*** DATA PROVIDED Section Begins ***

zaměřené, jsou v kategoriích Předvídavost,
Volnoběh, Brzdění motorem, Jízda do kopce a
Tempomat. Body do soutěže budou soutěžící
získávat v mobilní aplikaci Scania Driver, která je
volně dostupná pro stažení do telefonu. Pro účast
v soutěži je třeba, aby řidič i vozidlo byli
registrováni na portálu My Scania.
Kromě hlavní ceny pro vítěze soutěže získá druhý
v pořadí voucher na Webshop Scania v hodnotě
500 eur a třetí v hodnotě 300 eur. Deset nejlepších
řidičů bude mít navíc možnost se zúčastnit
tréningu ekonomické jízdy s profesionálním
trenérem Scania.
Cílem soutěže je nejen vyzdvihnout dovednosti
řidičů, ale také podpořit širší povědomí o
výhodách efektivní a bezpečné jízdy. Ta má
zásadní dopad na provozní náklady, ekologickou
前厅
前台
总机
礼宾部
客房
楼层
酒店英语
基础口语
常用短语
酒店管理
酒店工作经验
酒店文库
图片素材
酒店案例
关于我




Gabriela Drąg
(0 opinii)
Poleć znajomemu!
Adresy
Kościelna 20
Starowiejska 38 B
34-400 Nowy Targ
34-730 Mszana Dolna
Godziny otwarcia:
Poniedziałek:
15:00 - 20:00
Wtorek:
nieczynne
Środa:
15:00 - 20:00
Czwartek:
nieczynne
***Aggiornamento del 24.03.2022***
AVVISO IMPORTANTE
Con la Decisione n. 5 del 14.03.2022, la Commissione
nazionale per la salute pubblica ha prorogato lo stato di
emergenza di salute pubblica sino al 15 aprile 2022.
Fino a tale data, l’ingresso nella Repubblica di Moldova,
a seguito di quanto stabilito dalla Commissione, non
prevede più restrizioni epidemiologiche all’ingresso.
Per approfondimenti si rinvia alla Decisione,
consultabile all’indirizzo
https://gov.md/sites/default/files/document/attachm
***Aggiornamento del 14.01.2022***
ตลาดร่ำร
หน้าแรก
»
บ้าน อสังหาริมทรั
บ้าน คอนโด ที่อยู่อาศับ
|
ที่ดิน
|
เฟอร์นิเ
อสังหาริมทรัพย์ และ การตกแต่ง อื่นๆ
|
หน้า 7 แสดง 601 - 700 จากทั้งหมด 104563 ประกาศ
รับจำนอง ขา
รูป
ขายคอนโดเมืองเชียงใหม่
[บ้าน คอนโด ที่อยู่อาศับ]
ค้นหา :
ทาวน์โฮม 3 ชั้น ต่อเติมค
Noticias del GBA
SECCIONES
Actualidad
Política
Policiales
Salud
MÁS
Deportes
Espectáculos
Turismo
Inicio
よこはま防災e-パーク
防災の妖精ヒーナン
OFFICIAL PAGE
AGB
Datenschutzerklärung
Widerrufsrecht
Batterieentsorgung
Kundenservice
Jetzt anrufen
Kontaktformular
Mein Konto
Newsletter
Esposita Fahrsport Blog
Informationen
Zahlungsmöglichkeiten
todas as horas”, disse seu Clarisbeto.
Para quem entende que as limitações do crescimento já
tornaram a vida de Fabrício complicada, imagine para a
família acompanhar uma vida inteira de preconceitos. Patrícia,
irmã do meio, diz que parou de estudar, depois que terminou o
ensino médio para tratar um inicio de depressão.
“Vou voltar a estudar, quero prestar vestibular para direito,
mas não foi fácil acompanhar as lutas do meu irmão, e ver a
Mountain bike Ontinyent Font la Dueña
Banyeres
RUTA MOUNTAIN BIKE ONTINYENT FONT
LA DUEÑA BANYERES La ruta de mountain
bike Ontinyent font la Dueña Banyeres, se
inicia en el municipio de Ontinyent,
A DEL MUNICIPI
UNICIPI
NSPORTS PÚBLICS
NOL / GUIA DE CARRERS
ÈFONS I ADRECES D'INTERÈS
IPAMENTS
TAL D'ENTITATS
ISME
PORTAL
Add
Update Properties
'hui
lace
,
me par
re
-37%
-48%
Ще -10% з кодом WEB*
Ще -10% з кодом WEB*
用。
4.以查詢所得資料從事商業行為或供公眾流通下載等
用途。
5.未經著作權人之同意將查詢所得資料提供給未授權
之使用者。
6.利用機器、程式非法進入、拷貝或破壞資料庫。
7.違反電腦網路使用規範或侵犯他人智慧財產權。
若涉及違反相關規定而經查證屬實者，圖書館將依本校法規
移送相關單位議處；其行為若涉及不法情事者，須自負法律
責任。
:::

*** DATA PROVIDED Section Ends ***

ASSIGNMENT
From the top of the listing above, restate each line word for word up to and including the line with "a seguito di"; add nothing else.

FINAL ANSWER
zaměřené, jsou v kategoriích Předvídavost,
Volnoběh, Brzdění motorem, Jízda do kopce a
Tempomat. Body do soutěže budou soutěžící
získávat v mobilní aplikaci Scania Driver, která je
volně dostupná pro stažení do telefonu. Pro účast
v soutěži je třeba, aby řidič i vozidlo byli
registrováni na portálu My Scania.
Kromě hlavní ceny pro vítěze soutěže získá druhý
v pořadí voucher na Webshop Scania v hodnotě
500 eur a třetí v hodnotě 300 eur. Deset nejlepších
řidičů bude mít navíc možnost se zúčastnit
tréningu ekonomické jízdy s profesionálním
trenérem Scania.
Cílem soutěže je nejen vyzdvihnout dovednosti
řidičů, ale také podpořit širší povědomí o
výhodách efektivní a bezpečné jízdy. Ta má
zásadní dopad na provozní náklady, ekologickou
前厅
前台
总机
礼宾部
客房
楼层
酒店英语
基础口语
常用短语
酒店管理
酒店工作经验
酒店文库
图片素材
酒店案例
关于我




Gabriela Drąg
(0 opinii)
Poleć znajomemu!
Adresy
Kościelna 20
Starowiejska 38 B
34-400 Nowy Targ
34-730 Mszana Dolna
Godziny otwarcia:
Poniedziałek:
15:00 - 20:00
Wtorek:
nieczynne
Środa:
15:00 - 20:00
Czwartek:
nieczynne
***Aggiornamento del 24.03.2022***
AVVISO IMPORTANTE
Con la Decisione n. 5 del 14.03.2022, la Commissione
nazionale per la salute pubblica ha prorogato lo stato di
emergenza di salute pubblica sino al 15 aprile 2022.
Fino a tale data, l’ingresso nella Repubblica di Moldova,
a seguito di quanto stabilito dalla Commissione, non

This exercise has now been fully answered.